DATA TO USE:
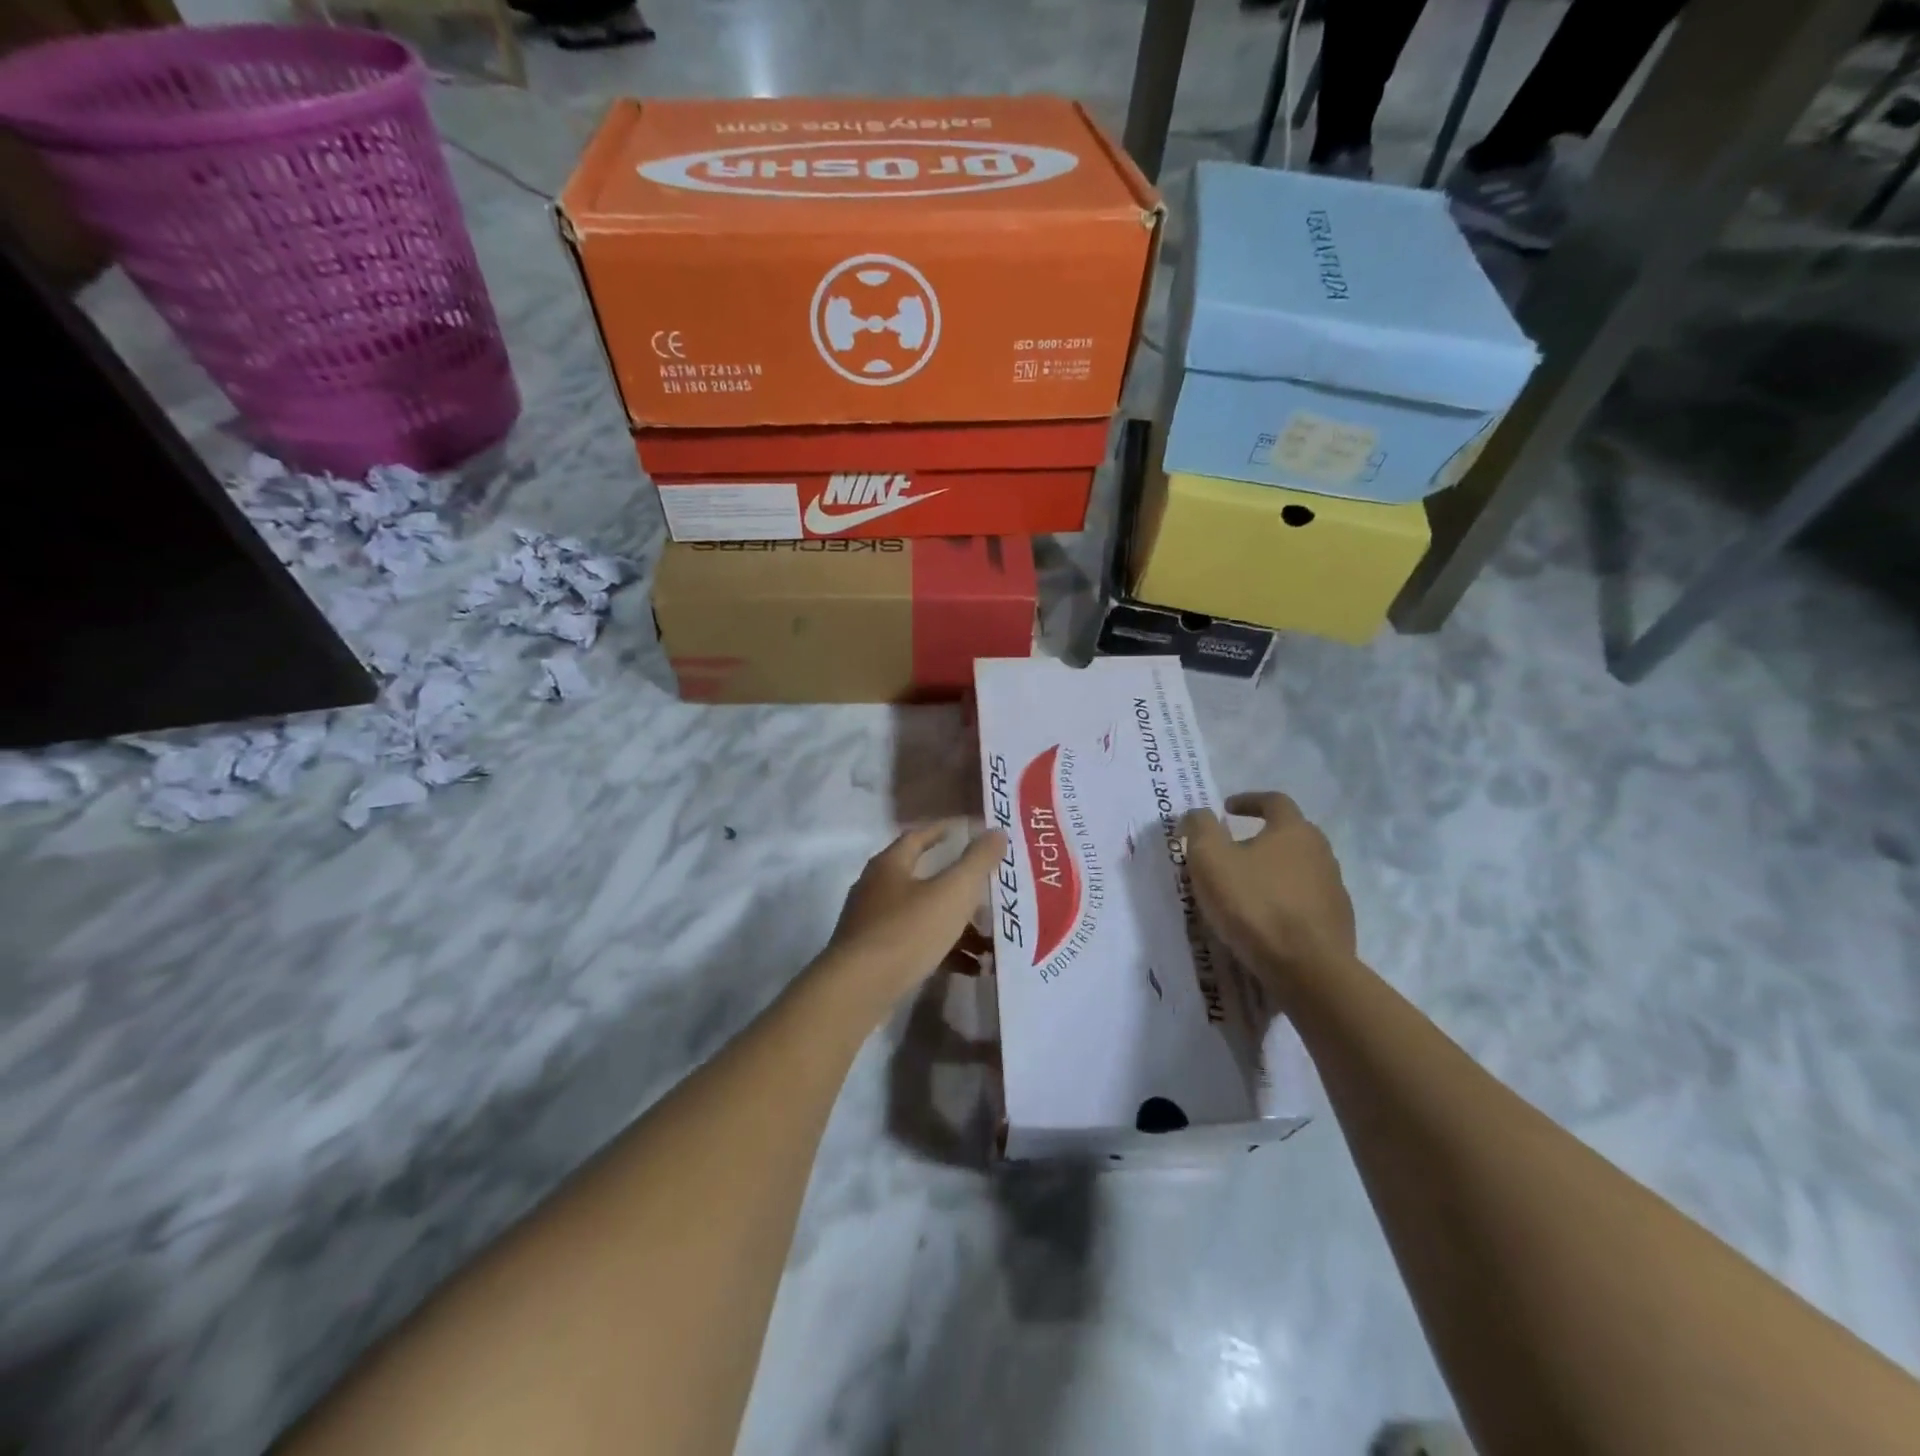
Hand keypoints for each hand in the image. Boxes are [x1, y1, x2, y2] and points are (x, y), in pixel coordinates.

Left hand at [824, 823, 1005, 1003]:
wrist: (858, 990)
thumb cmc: (907, 930)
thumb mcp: (952, 893)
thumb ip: (977, 861)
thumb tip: (997, 831)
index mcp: (890, 865)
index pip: (917, 837)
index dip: (942, 831)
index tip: (966, 831)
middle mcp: (876, 889)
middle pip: (924, 880)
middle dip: (959, 889)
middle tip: (990, 894)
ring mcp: (872, 925)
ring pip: (923, 916)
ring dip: (956, 927)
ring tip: (990, 943)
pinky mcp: (874, 957)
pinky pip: (916, 946)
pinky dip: (943, 952)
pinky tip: (971, 968)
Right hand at [1178, 792, 1355, 997]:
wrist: (1308, 969)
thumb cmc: (1254, 904)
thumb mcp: (1211, 860)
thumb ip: (1200, 828)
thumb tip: (1198, 813)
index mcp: (1294, 831)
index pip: (1274, 801)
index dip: (1248, 800)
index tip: (1226, 809)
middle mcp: (1321, 853)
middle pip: (1289, 835)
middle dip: (1259, 838)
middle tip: (1232, 852)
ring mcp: (1334, 889)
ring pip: (1298, 870)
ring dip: (1272, 872)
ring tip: (1245, 890)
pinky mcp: (1337, 923)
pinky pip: (1305, 902)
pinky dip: (1284, 902)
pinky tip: (1265, 921)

THE PROBLEM: When a line in the records above holds "thumb", that line is to be reported.

SOLUTION FOR THIS TASK:
thumb cmc: (907, 930)
thumb mcp: (952, 893)
thumb ip: (977, 861)
thumb tip: (997, 831)
thumb cmc: (1254, 904)
thumb mcp: (1211, 860)
thumb ip: (1200, 828)
thumb tip: (1198, 813)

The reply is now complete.